Sand is typically used if the blocks have a high clay content. “This helps to prevent shrinkage during drying, therefore stabilising the body of the material,” explains Matthews. “Sometimes the site material is very stony and sandy, so additional clay may needed to create the desired mix. We’ve experimented with varying ratios of sand and clay, and lab tested the blocks to ascertain their compressive strengths. We test before building and then during construction, depending on the engineer’s requirements.”

Each earth block contains only ten per cent of the embodied carbon found in a traditional concrete block

The earth mix is then loaded into a feed hopper and passes through a final set of rollers to grind down any remaining oversized deposits.
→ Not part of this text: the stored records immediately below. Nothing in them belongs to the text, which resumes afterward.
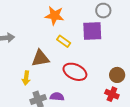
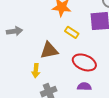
purple semicircle: (57, 97) -> (84, 87), moved

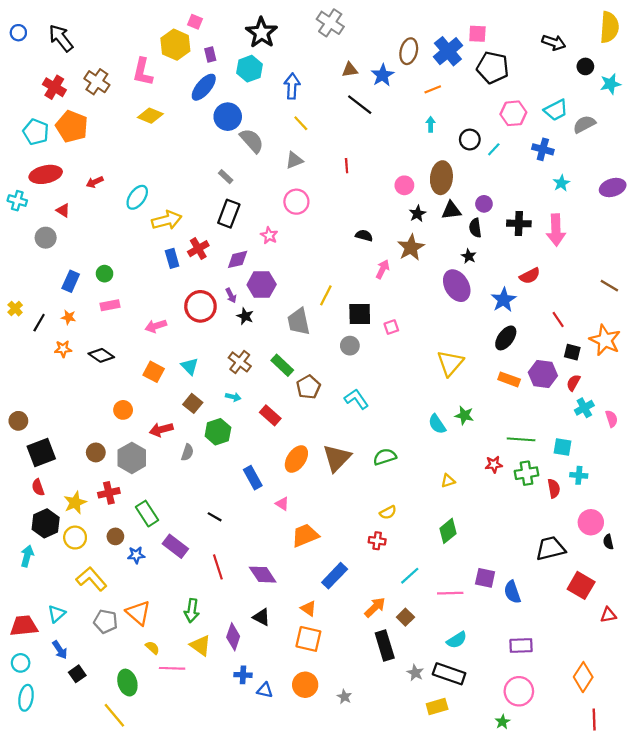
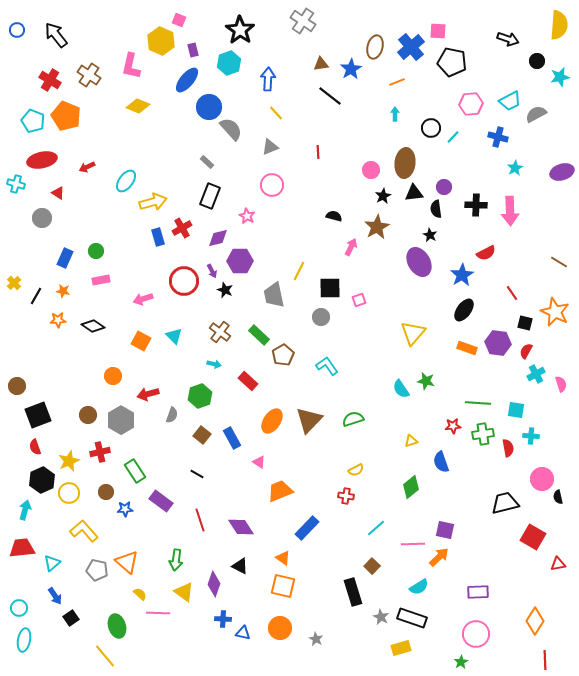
brown square: (193, 403) -> (202, 435), moved
blue semicircle: (512, 592) -> (441, 462), moved
orange arrow: (375, 607) -> (439, 557), moved
red trapezoid: (24, 626) -> (22, 548), moved

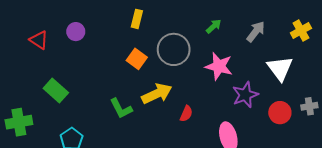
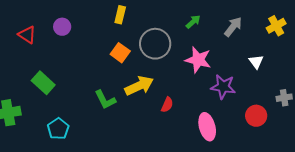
white triangle: (280, 68) -> (256, 62), size x0.6
purple star: (245, 95) -> (223, 87), turned 30
red circle: (280, 113) -> (256, 116), moved

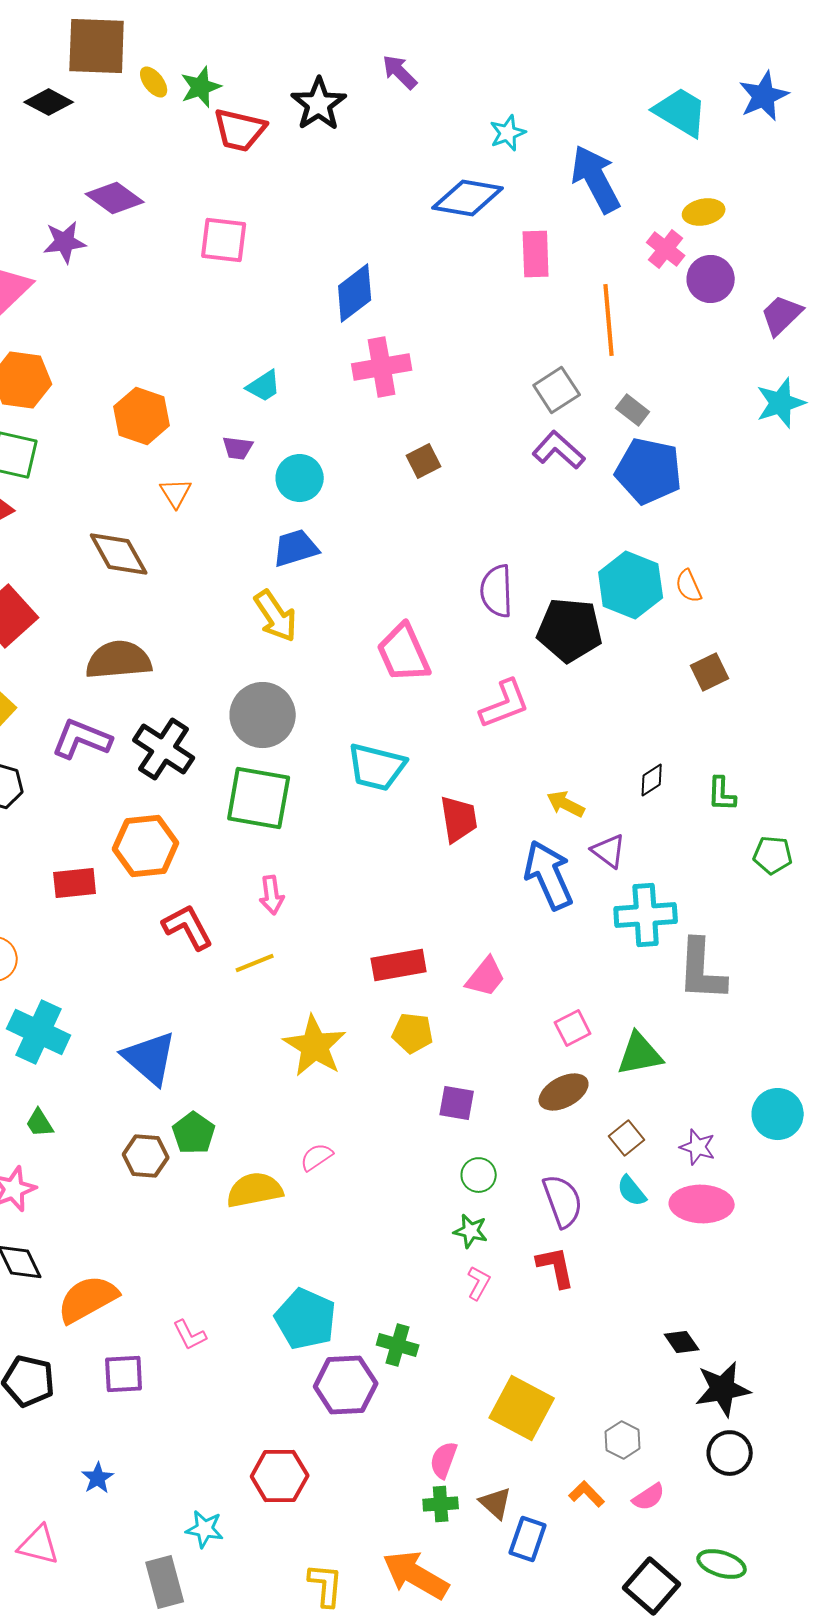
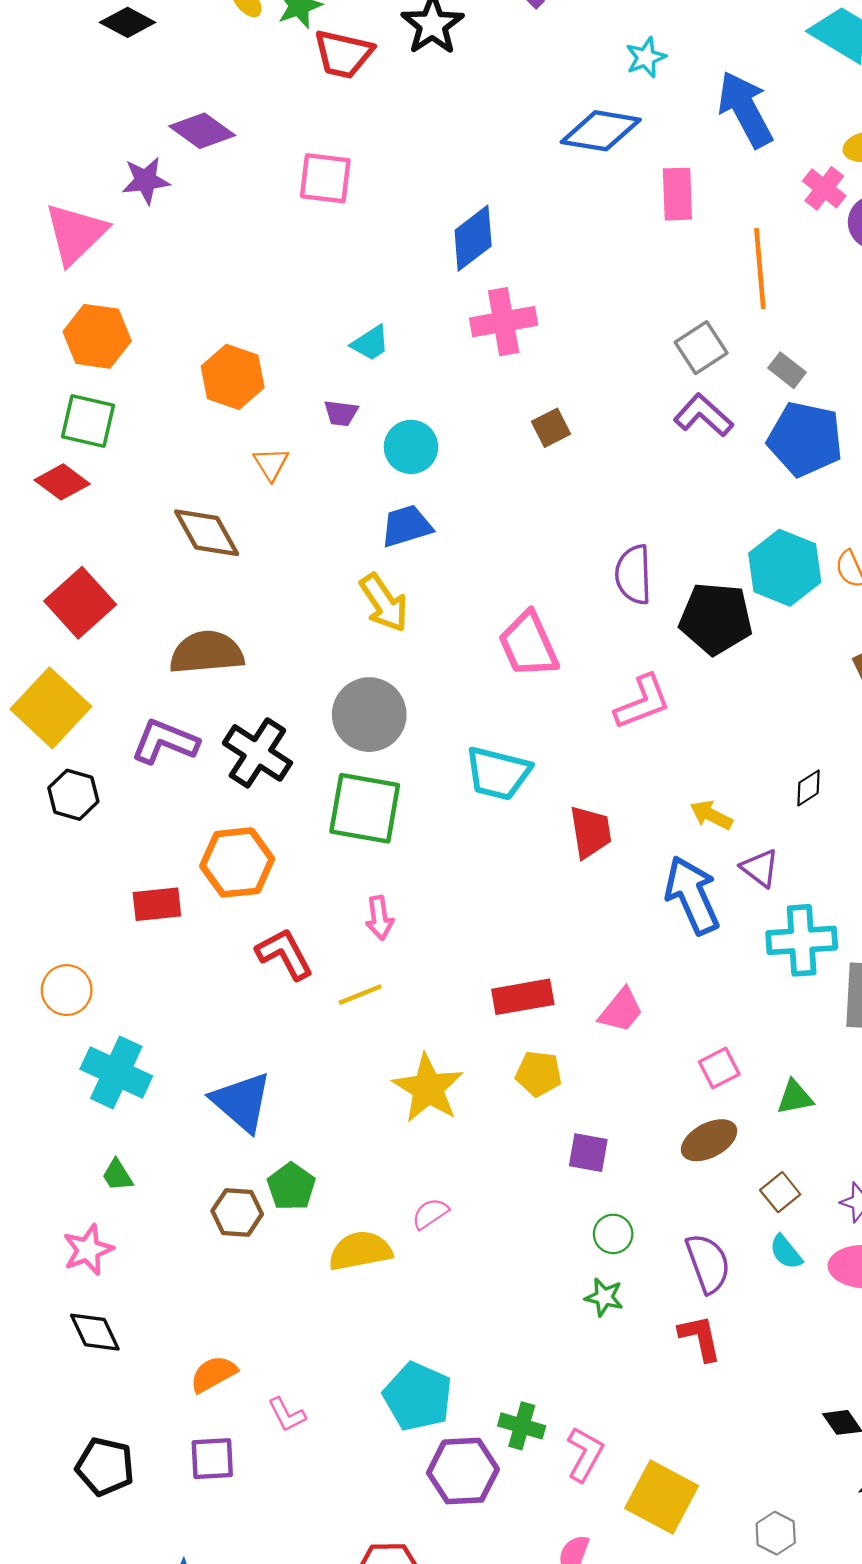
green triangle: (640, 1054) -> (795, 1097), size x0.7
pink L-shape: (479, 1283) -> (585, 1454), moved, size x1.4
orange semicircle: (88, 1299) -> (213, 1374), moved, size x0.7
From here it goes into the block making machine, which can produce 700 blocks per shift. The wooden block moulds follow a circuit: first they are sprinkled with sand to stop the blocks sticking to the inside, then they pass in front of a barrel where a bladed shaft pressurises the clay into them, and finally they are removed from the machine by hand. The blocks are frogged, which helps to ensure that the clay is dispersed to each corner of the mould when it’s thrown in.

The blocks are dried rather than fired at a temperature of 50°C for seven days in specially constructed driers containing around 4,000 units. The heat source comes from biomass boilers utilising locally-sourced renewable wood. Each earth block contains around 3.5 litres of rainwater (harvested from buildings on the site) prior to drying. Slow drying is essential in order to prevent cracking as the blocks shrink. Any cracked blocks are broken down and reprocessed into another batch. The blocks’ straw content (typically around two per cent by mass) not only acts as binder during the drying process, but also provides a form of structural reinforcement for the finished item.

Looking to the futureThe high, fair-faced earth block walls on The Apex impress with their elegant, roman-like proportions, warm colour and tactile surface. While the process from concept to realisation has been far from straightforward, the end result and the knowledge gained will hopefully enable other forward-thinking project teams incorporate this low-carbon technology into their buildings. “Building with earth blocks should be common practice throughout London and even beyond where there is significant site excavation,” concludes Shahpazov. “The process uses a tenth of the C02 of traditional practices so it’s a no brainer.”